The need to worry about a minimum fault current depends on how the utility has provided their fault data. If you are taking service at 15 kV distribution voltage, it is unlikely that the available fault current will vary significantly. You may want to calculate +/- 10% service voltage. If you are taking service at 230 kV, then there will likely be more variability, but the answer has to come from the utility. If taking service at transmission level, I'd ask for maximum fault current and fault current with largest source or line out of service.

But for a typical distribution system, the utility fault current at 15 kV is going to be heavily dependent on the sized and impedance of the transformer at their substation and the length of the feeder to your location. Unless they two transformers at the substation with substantially different sizes, there isn't much that will change the answer at your location.
 
The fault current that's probably going to cause the most concern is the current just below the instantaneous pickup of the interrupting device closest to the location for which you're doing the calcs.

I’ll see your silver lining and raise you two black clouds. - Protection Operations
 
The fault current on 12 kV feeders can change by an order of magnitude when the utility has equipment abnormally configured.

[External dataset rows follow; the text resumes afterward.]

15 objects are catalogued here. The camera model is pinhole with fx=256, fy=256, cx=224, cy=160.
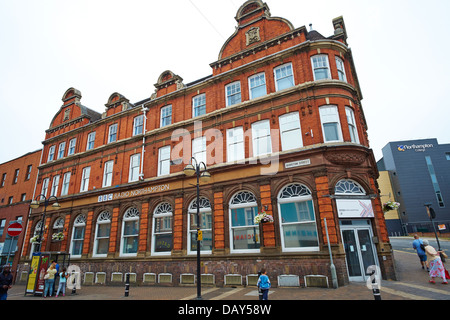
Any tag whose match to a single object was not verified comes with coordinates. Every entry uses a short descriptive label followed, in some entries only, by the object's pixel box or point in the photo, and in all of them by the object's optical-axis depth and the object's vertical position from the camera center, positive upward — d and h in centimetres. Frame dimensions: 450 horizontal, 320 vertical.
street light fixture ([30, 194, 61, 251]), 1794 +338
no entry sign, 1163 +111
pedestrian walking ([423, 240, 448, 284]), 1094 -108
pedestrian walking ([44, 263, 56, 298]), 1458 -139
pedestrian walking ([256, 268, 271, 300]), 841 -123
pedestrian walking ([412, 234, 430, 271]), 1440 -58
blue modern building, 6450 +1455
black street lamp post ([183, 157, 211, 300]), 1098 +320
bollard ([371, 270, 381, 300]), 700 -132
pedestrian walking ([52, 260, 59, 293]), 1531 -103
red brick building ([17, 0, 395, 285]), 1388 +446
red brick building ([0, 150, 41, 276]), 2753 +682
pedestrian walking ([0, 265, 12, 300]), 1019 -103
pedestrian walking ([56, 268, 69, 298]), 1500 -156
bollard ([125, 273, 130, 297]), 1284 -179
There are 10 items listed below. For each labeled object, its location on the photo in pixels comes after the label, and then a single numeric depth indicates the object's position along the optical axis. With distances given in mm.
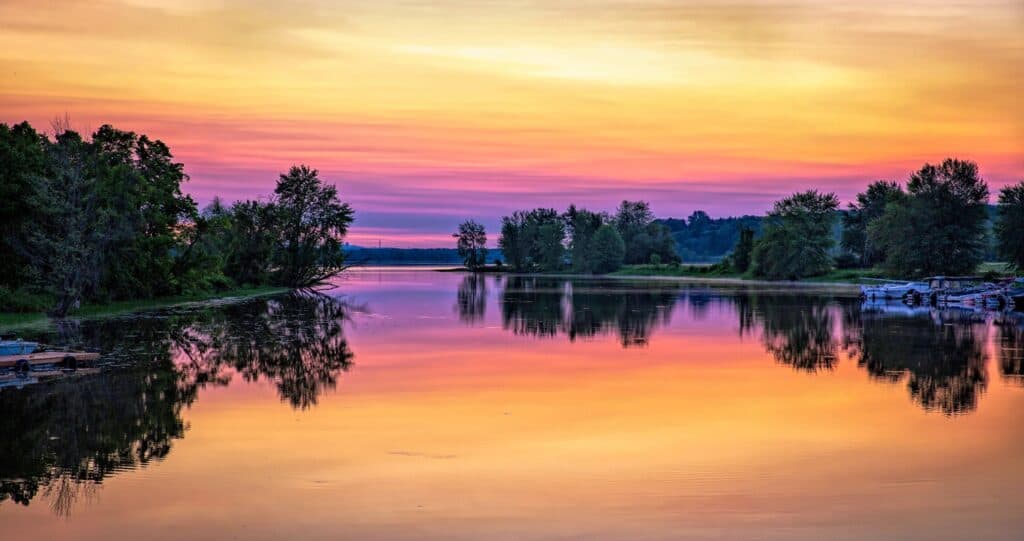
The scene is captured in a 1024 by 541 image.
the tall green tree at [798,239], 151000
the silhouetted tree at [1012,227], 104438
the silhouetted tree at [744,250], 174000
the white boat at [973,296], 81250
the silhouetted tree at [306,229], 117562
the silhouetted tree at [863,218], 165625
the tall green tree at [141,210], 64062
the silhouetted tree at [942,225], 116062
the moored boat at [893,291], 89562
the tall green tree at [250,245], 104000
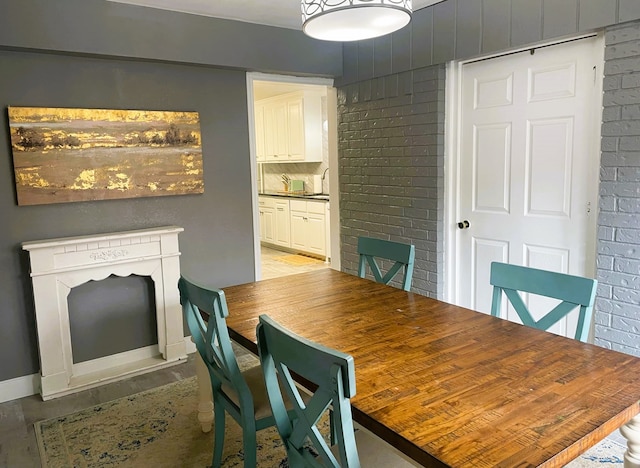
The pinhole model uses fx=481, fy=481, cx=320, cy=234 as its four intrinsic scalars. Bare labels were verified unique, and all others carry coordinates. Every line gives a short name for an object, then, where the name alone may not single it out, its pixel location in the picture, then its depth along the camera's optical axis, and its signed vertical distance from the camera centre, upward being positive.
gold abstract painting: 2.89 +0.14
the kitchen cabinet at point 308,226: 6.39 -0.76
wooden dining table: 1.08 -0.60
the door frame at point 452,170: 3.34 -0.03
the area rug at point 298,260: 6.49 -1.23
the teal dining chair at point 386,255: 2.49 -0.47
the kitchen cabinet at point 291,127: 6.54 +0.63
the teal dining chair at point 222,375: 1.75 -0.81
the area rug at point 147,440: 2.27 -1.35
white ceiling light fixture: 1.67 +0.56
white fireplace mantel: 2.90 -0.72
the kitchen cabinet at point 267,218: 7.39 -0.73
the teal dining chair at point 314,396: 1.12 -0.58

In my area is it common for a customer near a substation to have the fault level drop from 7 kA to 1.5 kA when the closest substation is offline for maintenance. I do not know what portion of customers actually consider abnormal utility side conditions when printing arc flash labels.

In a few cases, I have provided customers fault level information under normal conditions as well as the most likely alternate configuration. Since the utility grid can be configured many different ways, it is impossible for utilities to accurately determine the minimum fault current possible after all possible storm damage or equipment failures.

One alternate approach would be to ask the utility for their minimum pickup value, and assume that the minimum fault current is at least 10% higher than the minimum pickup level.
 
The minimum available utility short circuit may impact the clearing time of te protective devices and occasional provides the worst case scenario reulting in the largest incident energy asociated with arc flash calc.